Between July 2008 and June 2009, the overall number of licensing deals across all therapeutic areas fell 17% to 661 from 791 over the previous 12 months, largely owing to the economic crisis. Although the number of oncology therapeutic licensing deals has fallen in line with this trend — dropping 18% from 163 to 132 — oncology retained its position as the top therapeutic area for deal making. This reflects the anticipation that oncology will be a leading revenue growth area over the next few years; EvaluatePharma estimate a compound annual growth rate of 6% for sales of oncology therapeutics between 2008 and 2014, compared with 2% for the industry overall.

Reflecting the shortage of late-stage development candidates and the intense competition for biotechnology platforms, the last 12 months have seen a significant shift towards earlier-stage deals in oncology (see Supplementary information S1 (figure)). In comparison with the previous year, there has been an increase of over 100% in the number of deals for discovery or preclinical programmes (51 compared with 24), and a marked drop in deal numbers for late-stage products for the same time period. This has also been driven by the economic environment, which has doubled the number of biotech companies that have less than a year's cash; consequently, many are now facing the necessity of having to partner earlier than the traditional deal-making 'sweet spot' of Phase II proof-of-concept.

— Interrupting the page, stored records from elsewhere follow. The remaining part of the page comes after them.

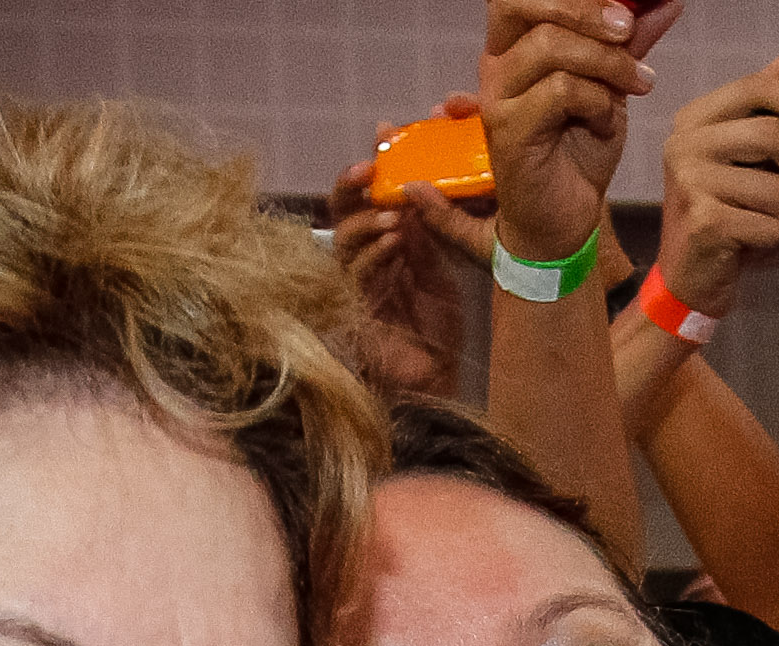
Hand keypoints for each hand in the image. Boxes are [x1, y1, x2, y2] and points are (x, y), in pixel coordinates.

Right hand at [328, 102, 495, 394]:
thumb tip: (422, 187)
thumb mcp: (437, 269)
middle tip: (372, 169)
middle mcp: (360, 259)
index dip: (372, 164)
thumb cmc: (435, 329)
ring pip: (343, 240)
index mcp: (379, 243)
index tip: (385, 133)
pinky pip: (356, 275)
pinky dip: (374, 254)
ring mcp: (355, 284)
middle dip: (353, 186)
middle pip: (341, 212)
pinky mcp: (356, 311)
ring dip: (367, 221)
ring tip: (393, 212)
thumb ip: (427, 233)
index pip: (365, 196)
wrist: (437, 379)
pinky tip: (393, 242)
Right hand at [480, 0, 682, 265]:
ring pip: (550, 46)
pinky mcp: (507, 129)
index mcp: (514, 44)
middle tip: (628, 29)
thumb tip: (665, 3)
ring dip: (606, 62)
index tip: (627, 9)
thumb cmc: (581, 151)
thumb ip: (629, 45)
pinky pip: (559, 91)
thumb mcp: (612, 88)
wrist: (566, 218)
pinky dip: (596, 101)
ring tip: (638, 84)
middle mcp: (497, 62)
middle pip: (523, 3)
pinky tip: (608, 122)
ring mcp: (497, 95)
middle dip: (585, 9)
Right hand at [655, 55, 778, 319]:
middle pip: (772, 134)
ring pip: (777, 187)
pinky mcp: (705, 222)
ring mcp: (690, 183)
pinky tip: (749, 243)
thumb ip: (763, 108)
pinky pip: (771, 224)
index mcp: (693, 120)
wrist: (688, 277)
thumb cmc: (722, 213)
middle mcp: (684, 144)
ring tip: (762, 223)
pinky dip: (774, 237)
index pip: (756, 87)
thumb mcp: (741, 156)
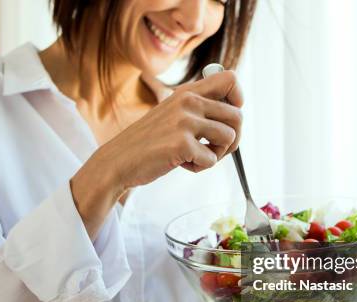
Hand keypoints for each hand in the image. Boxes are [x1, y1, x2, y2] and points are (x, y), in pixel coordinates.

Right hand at [71, 70, 242, 237]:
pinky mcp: (181, 144)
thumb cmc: (149, 141)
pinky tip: (181, 163)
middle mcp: (188, 102)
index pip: (231, 79)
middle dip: (232, 138)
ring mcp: (185, 122)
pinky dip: (200, 167)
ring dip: (216, 154)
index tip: (226, 119)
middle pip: (238, 115)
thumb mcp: (172, 113)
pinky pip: (211, 160)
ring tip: (196, 156)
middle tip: (213, 149)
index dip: (238, 99)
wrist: (118, 160)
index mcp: (187, 91)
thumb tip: (235, 110)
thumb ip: (198, 107)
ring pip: (230, 138)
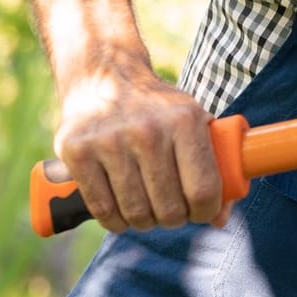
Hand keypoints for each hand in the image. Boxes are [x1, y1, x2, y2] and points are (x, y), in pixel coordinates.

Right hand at [53, 61, 230, 232]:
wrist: (104, 75)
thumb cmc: (159, 109)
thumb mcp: (194, 121)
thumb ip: (216, 166)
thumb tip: (220, 219)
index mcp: (185, 121)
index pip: (203, 190)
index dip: (207, 211)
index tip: (202, 212)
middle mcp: (147, 131)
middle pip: (169, 208)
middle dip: (175, 218)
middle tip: (172, 211)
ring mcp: (108, 142)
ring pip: (136, 213)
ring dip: (145, 221)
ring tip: (148, 210)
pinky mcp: (77, 152)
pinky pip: (102, 209)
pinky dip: (116, 221)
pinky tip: (122, 211)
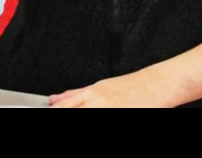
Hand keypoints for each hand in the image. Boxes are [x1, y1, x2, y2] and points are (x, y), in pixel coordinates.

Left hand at [49, 71, 174, 107]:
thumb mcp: (101, 87)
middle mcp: (98, 101)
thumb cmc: (132, 86)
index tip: (43, 111)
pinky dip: (102, 114)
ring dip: (79, 113)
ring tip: (77, 110)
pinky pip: (109, 117)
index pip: (64, 106)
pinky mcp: (125, 112)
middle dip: (62, 113)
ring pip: (86, 112)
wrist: (158, 83)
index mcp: (91, 93)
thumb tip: (54, 99)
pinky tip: (104, 111)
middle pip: (72, 110)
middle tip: (46, 114)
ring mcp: (112, 108)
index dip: (54, 110)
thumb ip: (76, 94)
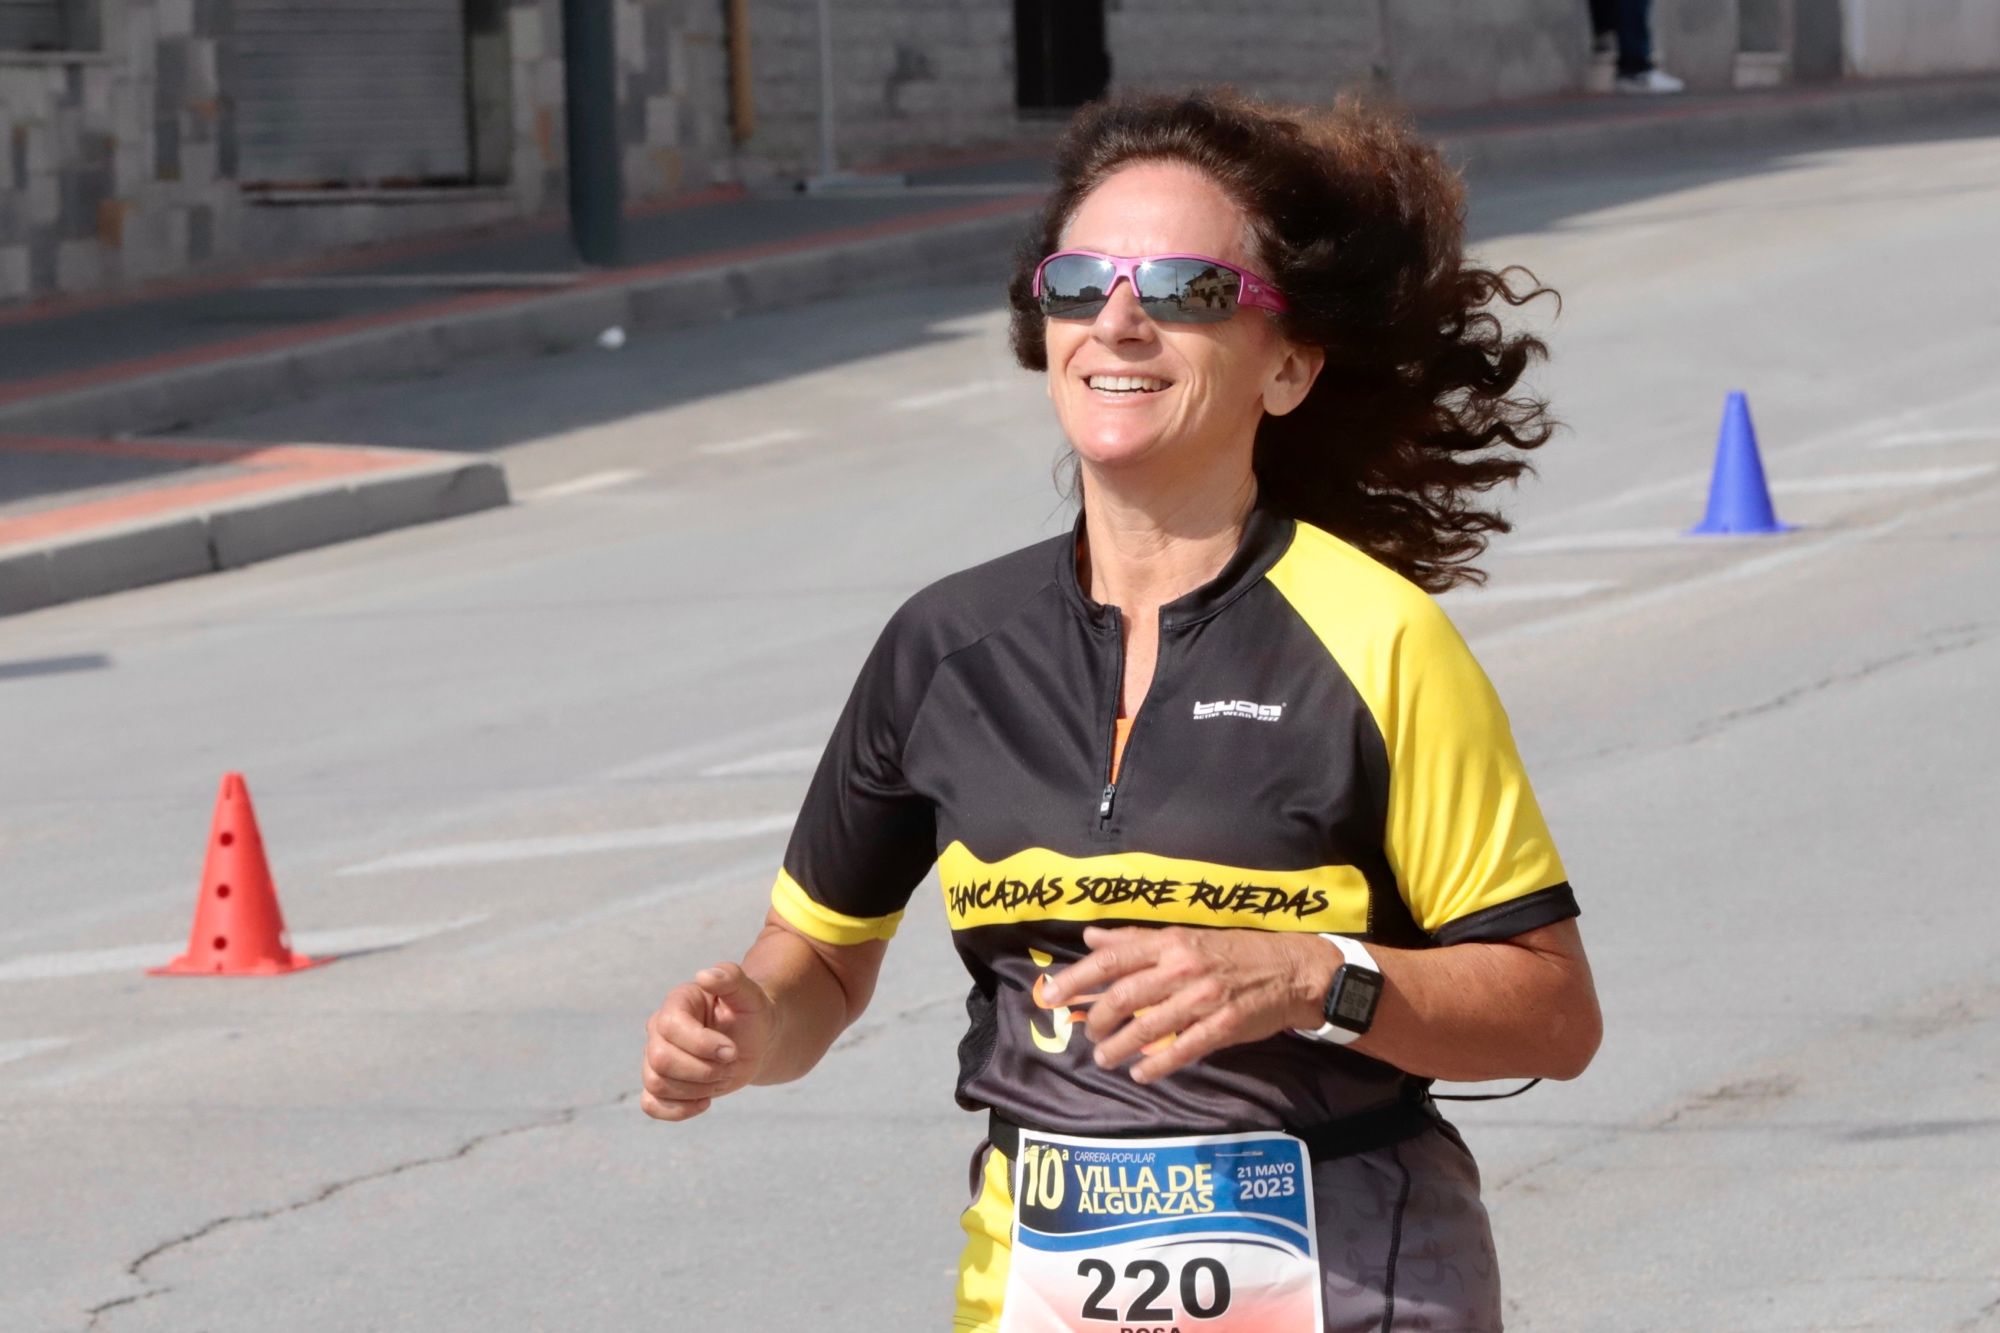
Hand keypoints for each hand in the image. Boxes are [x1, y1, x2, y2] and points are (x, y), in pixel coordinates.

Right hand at [641, 962, 776, 1121]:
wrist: (755, 1040)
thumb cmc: (751, 1013)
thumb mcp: (750, 993)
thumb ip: (730, 978)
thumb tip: (704, 976)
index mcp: (677, 1002)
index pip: (671, 1027)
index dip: (702, 1044)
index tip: (732, 1051)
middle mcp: (659, 1029)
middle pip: (660, 1059)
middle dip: (702, 1070)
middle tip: (729, 1064)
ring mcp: (657, 1057)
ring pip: (656, 1083)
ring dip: (696, 1088)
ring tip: (721, 1077)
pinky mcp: (662, 1083)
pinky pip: (650, 1104)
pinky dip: (677, 1110)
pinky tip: (705, 1101)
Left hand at [1043, 926, 1335, 1083]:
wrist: (1291, 970)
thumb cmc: (1233, 952)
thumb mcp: (1183, 936)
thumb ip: (1135, 940)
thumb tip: (1091, 938)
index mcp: (1170, 942)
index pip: (1111, 960)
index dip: (1076, 978)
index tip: (1049, 995)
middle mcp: (1182, 967)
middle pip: (1123, 996)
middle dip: (1096, 1019)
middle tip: (1086, 1034)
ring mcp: (1203, 998)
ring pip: (1147, 1027)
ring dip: (1118, 1047)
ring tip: (1104, 1058)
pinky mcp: (1222, 1026)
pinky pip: (1181, 1049)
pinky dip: (1155, 1065)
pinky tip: (1140, 1073)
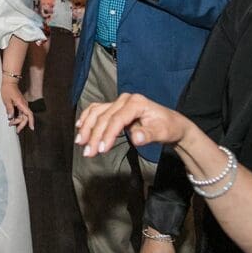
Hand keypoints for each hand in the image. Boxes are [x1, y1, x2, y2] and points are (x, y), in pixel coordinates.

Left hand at [1, 81, 34, 132]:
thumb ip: (9, 109)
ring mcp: (23, 104)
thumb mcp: (6, 100)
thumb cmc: (7, 90)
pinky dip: (17, 117)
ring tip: (11, 124)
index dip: (31, 122)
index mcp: (21, 104)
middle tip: (16, 130)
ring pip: (23, 115)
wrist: (9, 82)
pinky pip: (21, 113)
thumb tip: (11, 117)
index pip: (29, 114)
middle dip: (21, 124)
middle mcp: (24, 104)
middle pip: (26, 117)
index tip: (31, 128)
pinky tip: (13, 119)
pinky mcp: (20, 104)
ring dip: (18, 121)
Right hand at [75, 92, 191, 158]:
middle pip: (104, 117)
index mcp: (136, 102)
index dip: (107, 134)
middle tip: (88, 153)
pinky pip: (97, 110)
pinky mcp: (115, 107)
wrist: (171, 123)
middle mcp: (125, 99)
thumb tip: (136, 138)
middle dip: (94, 135)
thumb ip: (149, 135)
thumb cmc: (167, 127)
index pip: (117, 119)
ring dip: (87, 127)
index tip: (101, 149)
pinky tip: (80, 126)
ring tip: (80, 142)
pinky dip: (87, 117)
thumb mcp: (162, 132)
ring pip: (97, 112)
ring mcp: (119, 102)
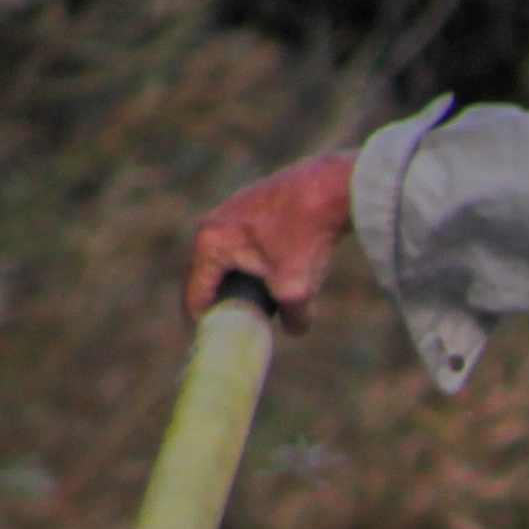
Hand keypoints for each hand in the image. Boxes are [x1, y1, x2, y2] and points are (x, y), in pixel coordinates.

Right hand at [185, 148, 357, 328]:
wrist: (333, 188)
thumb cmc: (307, 237)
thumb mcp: (297, 290)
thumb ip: (292, 319)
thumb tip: (294, 328)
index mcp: (209, 245)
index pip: (194, 298)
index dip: (210, 325)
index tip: (229, 340)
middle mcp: (211, 224)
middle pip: (208, 278)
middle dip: (228, 302)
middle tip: (251, 322)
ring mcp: (229, 210)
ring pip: (227, 258)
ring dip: (243, 279)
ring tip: (269, 296)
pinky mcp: (250, 202)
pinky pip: (243, 241)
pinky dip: (256, 258)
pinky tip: (279, 267)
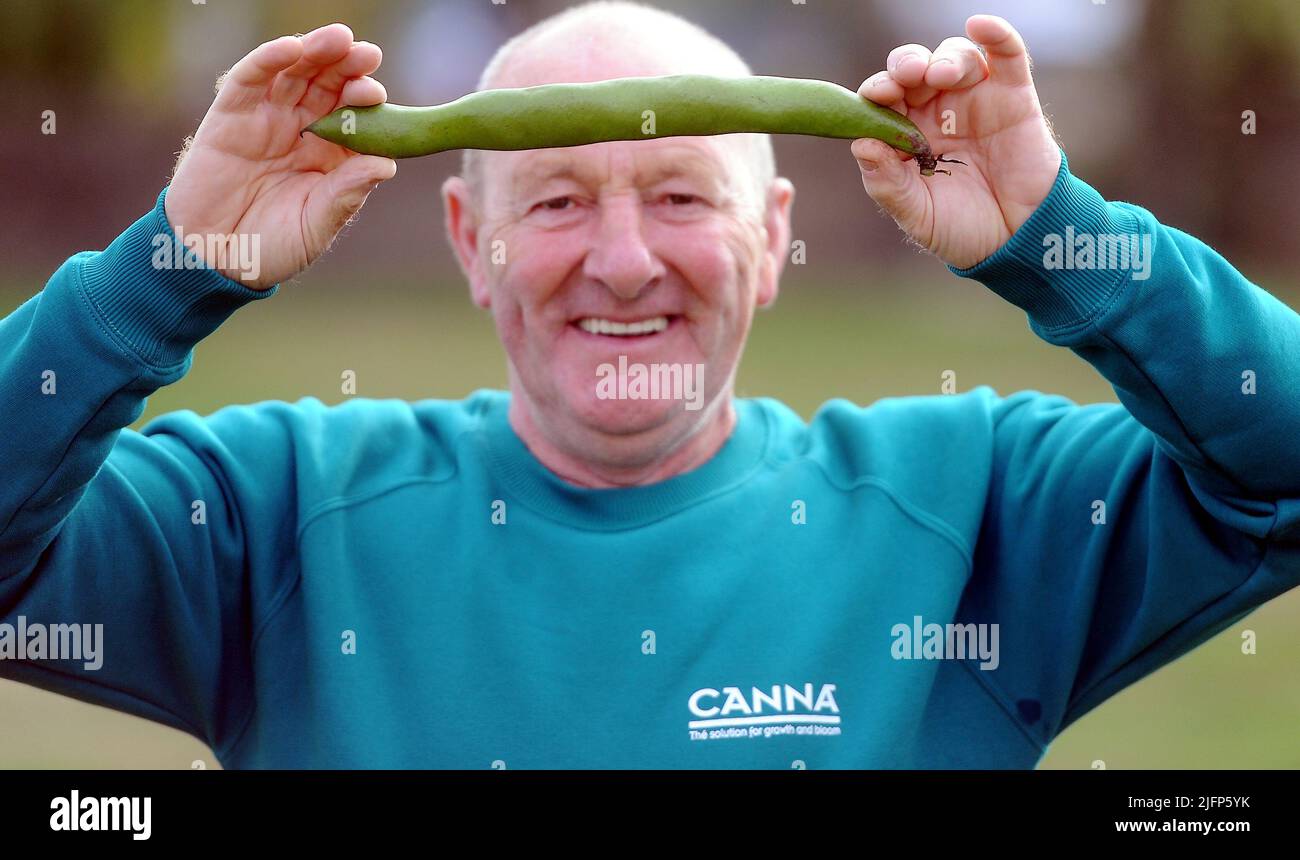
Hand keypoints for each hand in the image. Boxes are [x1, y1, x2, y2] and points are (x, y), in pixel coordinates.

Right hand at [164, 23, 395, 288]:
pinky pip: (248, 80)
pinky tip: (290, 49)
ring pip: (294, 73)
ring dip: (316, 52)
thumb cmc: (271, 248)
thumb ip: (346, 195)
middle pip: (328, 85)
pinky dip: (268, 60)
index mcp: (331, 156)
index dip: (365, 101)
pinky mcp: (230, 116)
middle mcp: (302, 131)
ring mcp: (266, 120)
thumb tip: (386, 164)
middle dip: (348, 65)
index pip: (354, 117)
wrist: (214, 260)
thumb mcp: (315, 226)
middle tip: (366, 53)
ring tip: (339, 39)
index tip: (376, 94)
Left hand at [854, 15, 1061, 269]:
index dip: (879, 91)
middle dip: (906, 64)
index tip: (878, 95)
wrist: (1017, 241)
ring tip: (943, 75)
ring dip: (945, 58)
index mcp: (906, 135)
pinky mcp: (1013, 96)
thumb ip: (888, 184)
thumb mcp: (917, 215)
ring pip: (955, 58)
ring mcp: (975, 100)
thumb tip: (860, 144)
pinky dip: (996, 35)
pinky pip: (1006, 56)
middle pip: (914, 69)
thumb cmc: (962, 230)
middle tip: (908, 75)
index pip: (885, 100)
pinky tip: (981, 26)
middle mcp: (937, 111)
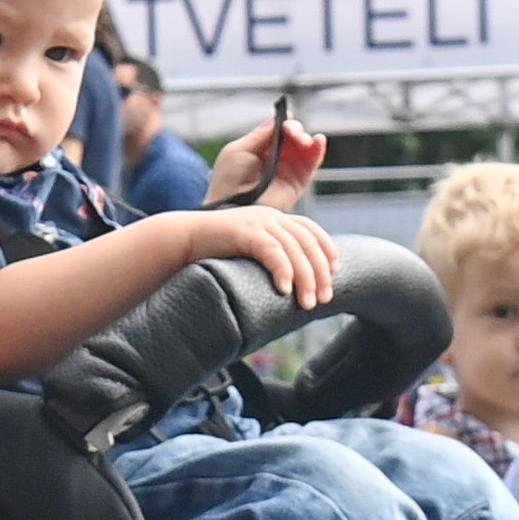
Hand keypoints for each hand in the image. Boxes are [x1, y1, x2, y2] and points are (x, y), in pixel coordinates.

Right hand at [181, 202, 338, 307]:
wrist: (182, 240)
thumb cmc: (214, 252)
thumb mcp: (249, 250)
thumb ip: (269, 257)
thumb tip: (289, 284)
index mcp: (274, 219)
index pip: (311, 229)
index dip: (327, 248)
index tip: (336, 271)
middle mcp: (270, 217)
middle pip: (308, 243)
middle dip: (320, 272)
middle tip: (325, 297)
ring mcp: (258, 222)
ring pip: (294, 249)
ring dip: (305, 278)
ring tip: (307, 302)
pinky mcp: (244, 231)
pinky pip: (272, 250)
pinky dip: (282, 270)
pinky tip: (284, 290)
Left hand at [212, 115, 324, 209]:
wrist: (232, 208)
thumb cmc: (228, 182)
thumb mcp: (238, 150)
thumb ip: (259, 135)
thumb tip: (276, 120)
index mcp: (259, 151)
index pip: (277, 132)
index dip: (283, 123)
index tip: (286, 117)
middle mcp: (275, 160)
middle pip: (292, 138)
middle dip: (294, 130)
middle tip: (289, 130)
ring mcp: (287, 172)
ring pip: (304, 149)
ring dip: (306, 139)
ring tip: (301, 138)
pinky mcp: (298, 184)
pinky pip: (312, 165)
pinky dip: (318, 151)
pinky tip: (319, 140)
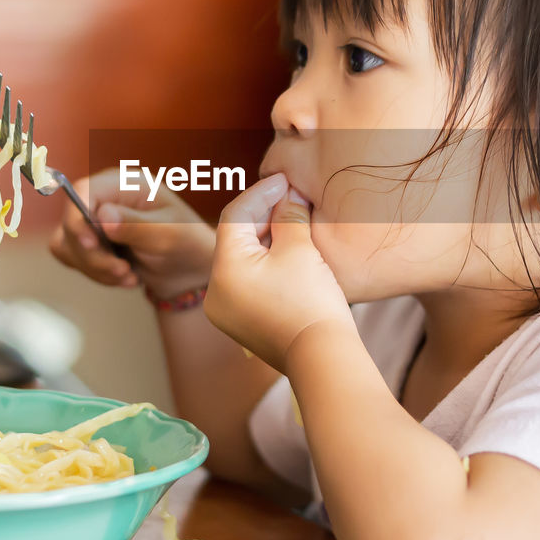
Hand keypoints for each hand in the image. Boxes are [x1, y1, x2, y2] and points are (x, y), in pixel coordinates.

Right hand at [49, 167, 215, 297]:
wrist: (191, 268)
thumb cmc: (186, 242)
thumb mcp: (167, 234)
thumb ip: (135, 225)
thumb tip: (103, 215)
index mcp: (125, 183)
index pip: (82, 190)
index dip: (78, 217)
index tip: (92, 244)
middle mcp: (105, 198)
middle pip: (71, 222)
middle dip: (93, 254)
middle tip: (123, 271)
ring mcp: (96, 220)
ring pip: (68, 244)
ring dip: (95, 267)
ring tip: (128, 276)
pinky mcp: (92, 242)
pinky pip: (75, 258)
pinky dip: (96, 273)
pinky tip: (124, 277)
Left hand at [203, 173, 354, 372]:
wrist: (323, 359)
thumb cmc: (311, 302)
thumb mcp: (300, 249)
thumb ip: (289, 216)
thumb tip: (288, 195)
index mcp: (224, 270)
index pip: (235, 216)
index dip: (261, 193)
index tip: (284, 180)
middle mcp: (216, 291)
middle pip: (236, 238)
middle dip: (265, 215)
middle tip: (292, 198)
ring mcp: (226, 311)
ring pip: (242, 259)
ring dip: (267, 238)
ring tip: (294, 220)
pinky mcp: (241, 322)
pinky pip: (248, 281)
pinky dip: (266, 261)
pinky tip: (289, 249)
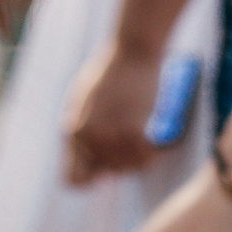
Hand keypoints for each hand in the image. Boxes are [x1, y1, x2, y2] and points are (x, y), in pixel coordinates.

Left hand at [64, 41, 162, 183]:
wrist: (131, 50)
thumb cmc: (110, 72)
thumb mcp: (84, 101)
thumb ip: (83, 130)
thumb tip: (92, 163)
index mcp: (71, 130)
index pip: (74, 181)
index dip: (91, 177)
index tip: (106, 166)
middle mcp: (86, 137)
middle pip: (108, 173)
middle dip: (122, 161)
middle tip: (135, 139)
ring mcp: (109, 135)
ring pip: (129, 169)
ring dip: (140, 157)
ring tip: (147, 139)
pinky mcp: (133, 130)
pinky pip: (145, 159)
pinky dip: (155, 153)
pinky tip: (159, 142)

The increasing commercial interest and clinical success for high market-value biologics and targeted therapies are also reflected in recent deals. When all oncology deal types are considered, the number involving small molecules (96 in total) was notably fewer than those involving biotechnology-based products (103 in total; most of which involved monoclonal antibodies (mAbs)).

The majority of mAb-based deals are for relatively early-stage products, but have still commanded high-value deal terms (Table 1), driven by the phenomenal success of rituximab (Rituxan/MabThera; Roche/Biogen-Idec), bevacizumab (Avastin; Roche) and trastuzumab (Herceptin; Roche). According to data from EvaluatePharma, these mAbs had 2008 sales of US$5.5 billion, $4.8 billion and $4.7 billion, respectively; they are the three top-selling oncology drugs and are within the top ten of all prescription pharmaceuticals.

Table 1 Selected oncology deals from July 2008 to June 2009

Given the pressures from the impending loss of patent protection for many blockbuster small-molecule drugs, the higher hurdles for follow-on biologics are providing an additional incentive to invest in mAbs. Nevertheless, targeted small molecules — most notably, kinase inhibitors — have also been the subject of several large deals in the past year (Table 1). Looking forward, the spate of recent acquisitions related to oncology (Table 1) seems likely to continue, with companies such as Pfizer, Bristol–Myers Squibb, Eli Lilly, GlaxoSmithKline and Takeda all having stated their intention to look to the cancer market for new products to stock their pipelines.